Work instruction
Please copy out every row below, swapping "value" for "figure" wherever it appears and leaving the rest untouched.

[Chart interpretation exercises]
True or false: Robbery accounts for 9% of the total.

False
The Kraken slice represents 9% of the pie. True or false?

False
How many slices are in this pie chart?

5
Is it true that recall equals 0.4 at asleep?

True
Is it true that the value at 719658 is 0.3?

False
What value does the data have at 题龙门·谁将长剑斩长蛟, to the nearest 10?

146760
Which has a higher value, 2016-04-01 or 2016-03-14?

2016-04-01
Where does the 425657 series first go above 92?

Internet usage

Answer box
True or false: Robbery accounts for 9% of the total.

False
The Kraken slice represents 9% of the pie. True or false?

False
How many slices are in this pie chart?

5
Is it true that recall equals 0.4 at asleep?

True
Is it true that the figure at 719658 is 0.3?

False
What figure does the data have at 题龙门·谁将长剑斩长蛟, to the nearest 10?

146760
Which has a higher figure, 2016-04-01 or 2016-03-14?

2016-04-01
Where does the 425657 series first go above 92?

Internet usage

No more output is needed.